[PROBLEM SET]:
1 - From the travel blog below, list the pieces of furniture that Flash the dog is said to have tested for softness.
2 - Extend the travel blog on Jack's Valley, picking up after its final sentence.

[SELECTION]:
··········

Wednesday, October 24, 2012

Sandstone Falls

Yes, I returned from out west but will have to continue writing about it later.  
For now I leave you with a link to a side trip to Sandstone Falls, New River Gorge National River West Virginia  I hope you enjoy the visit as much as Jeff and I did.

Monday, June 25, 2012

Monday found Mary back at work, Jesse back up at the Lake for his own job and Flash the dog home, alone, getting used to all the new furniture. I know he spent much of his day testing each couch, chair and mattress for softness. Later in this travel saga Flash will take you on a walk around his new home.  For now, though, join Jeff and I as we take to the road for a trip across Jack's Valley, between Carson City and Genoa Nevada.
 This is where I want to live if I move to Nevada.
 Named after an obscure Mormon pioneer who settled here just long enough to get his name attached, Jack's Valley is a beautiful, place with a slow, twelve mile, two-lane road that leads from Carson City to Genoa.  It is currently a place of ranches dotted with small ponds filled with the water that flows not too far below the surface.

··········

[MATERIAL PROVIDED]:
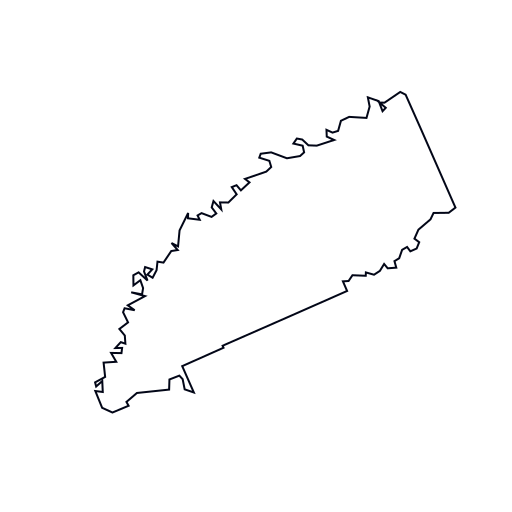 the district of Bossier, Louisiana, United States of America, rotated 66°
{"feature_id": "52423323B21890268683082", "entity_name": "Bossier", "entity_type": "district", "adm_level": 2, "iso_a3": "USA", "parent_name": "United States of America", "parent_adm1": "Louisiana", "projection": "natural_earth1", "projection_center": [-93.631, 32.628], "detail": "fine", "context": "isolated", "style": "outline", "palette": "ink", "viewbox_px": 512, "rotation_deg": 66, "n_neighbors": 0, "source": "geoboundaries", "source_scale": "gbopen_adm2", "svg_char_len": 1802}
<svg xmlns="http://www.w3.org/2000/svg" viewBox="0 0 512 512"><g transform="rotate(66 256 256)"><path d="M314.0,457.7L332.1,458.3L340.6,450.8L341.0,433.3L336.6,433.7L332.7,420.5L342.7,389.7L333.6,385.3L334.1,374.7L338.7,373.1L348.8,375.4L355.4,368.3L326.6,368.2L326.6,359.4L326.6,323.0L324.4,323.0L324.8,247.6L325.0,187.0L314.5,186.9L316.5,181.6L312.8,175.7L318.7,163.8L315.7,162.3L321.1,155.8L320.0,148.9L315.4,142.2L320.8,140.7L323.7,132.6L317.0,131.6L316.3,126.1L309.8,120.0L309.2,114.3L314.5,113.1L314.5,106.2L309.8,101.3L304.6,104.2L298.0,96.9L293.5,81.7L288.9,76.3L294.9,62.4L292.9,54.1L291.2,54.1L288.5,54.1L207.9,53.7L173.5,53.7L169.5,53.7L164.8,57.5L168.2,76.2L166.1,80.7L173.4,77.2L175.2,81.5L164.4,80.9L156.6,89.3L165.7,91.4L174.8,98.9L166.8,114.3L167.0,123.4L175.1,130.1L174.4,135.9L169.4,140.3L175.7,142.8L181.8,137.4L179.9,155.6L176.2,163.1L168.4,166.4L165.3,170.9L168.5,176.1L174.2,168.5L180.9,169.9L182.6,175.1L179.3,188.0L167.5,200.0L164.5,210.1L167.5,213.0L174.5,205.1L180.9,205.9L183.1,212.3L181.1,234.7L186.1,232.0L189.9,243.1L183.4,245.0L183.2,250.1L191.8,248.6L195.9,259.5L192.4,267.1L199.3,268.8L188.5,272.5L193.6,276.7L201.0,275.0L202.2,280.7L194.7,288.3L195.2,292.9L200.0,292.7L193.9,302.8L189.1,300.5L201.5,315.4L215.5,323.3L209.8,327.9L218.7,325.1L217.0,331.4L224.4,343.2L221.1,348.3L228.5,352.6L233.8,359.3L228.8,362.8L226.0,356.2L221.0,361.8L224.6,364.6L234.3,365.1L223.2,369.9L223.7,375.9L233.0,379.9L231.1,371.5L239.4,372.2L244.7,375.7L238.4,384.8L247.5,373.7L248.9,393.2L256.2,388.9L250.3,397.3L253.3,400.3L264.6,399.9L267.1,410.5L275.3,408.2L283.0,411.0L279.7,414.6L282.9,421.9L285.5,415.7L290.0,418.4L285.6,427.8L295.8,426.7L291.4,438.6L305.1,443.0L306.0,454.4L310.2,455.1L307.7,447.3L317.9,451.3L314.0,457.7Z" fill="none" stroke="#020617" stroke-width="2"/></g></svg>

··········

[PER-TASK ANSWERS]:
1 - couch, chair, mattress

2 -
Each of these ranches used to butt up against the base of the Sierra Mountains, specifically the mountains that serve as the dam for Lake Tahoe whose uppermost level is a couple thousand feet above.  Today, though, much of the land on the foothills side of Jack's Valley Road is in the hands of developers who are slowly selling million-dollar (plus) homes to whomever will buy them. The land bust that hit most of the United States and the world hit Nevada extremely hard.  While this is bad for investors, it is good for nature lovers and people like me who like to see the wilder side of creation.  Of course, you probably noticed that early in this post I said that I wanted to live there.  If I had a million dollars to spend, I would probably buy one of those homes. 
Where I really want to live, though is right downtown in the village of Genoa.
Genoa is the oldest non-native settlement in Nevada. It began with Mormon Station, whose original trading post was built in 1851. The Nevada State Parks web site has a video depicting the rebuilt Mormon Station.  It is a small park in the middle of the quaint village. 

 Starting in 1848, during the California goldrush, people flocked to California across the California Trail. The final challenge of their journey was crossing the Sierra Mountains. The Sierras are rough, steep high mountains. Travelers needed to stock up on supplies before crossing the mountains. The Carson Valley of which includes Jack's Valley, was and is a fertile valley with a good supply of water. It was a perfect place to rest before crossing into California.  At the time this was Utah Territory under the leadership of Governor, Brigham Young Most of the first settlers were members of the Latter Day Saints (Mormons). BrighamYoung appointed a judge to govern the area. He changed the name to Genoa. Most of the Mormon settlers left in 1857 when they were called back to Salt Lake City to defend it against the United States Army.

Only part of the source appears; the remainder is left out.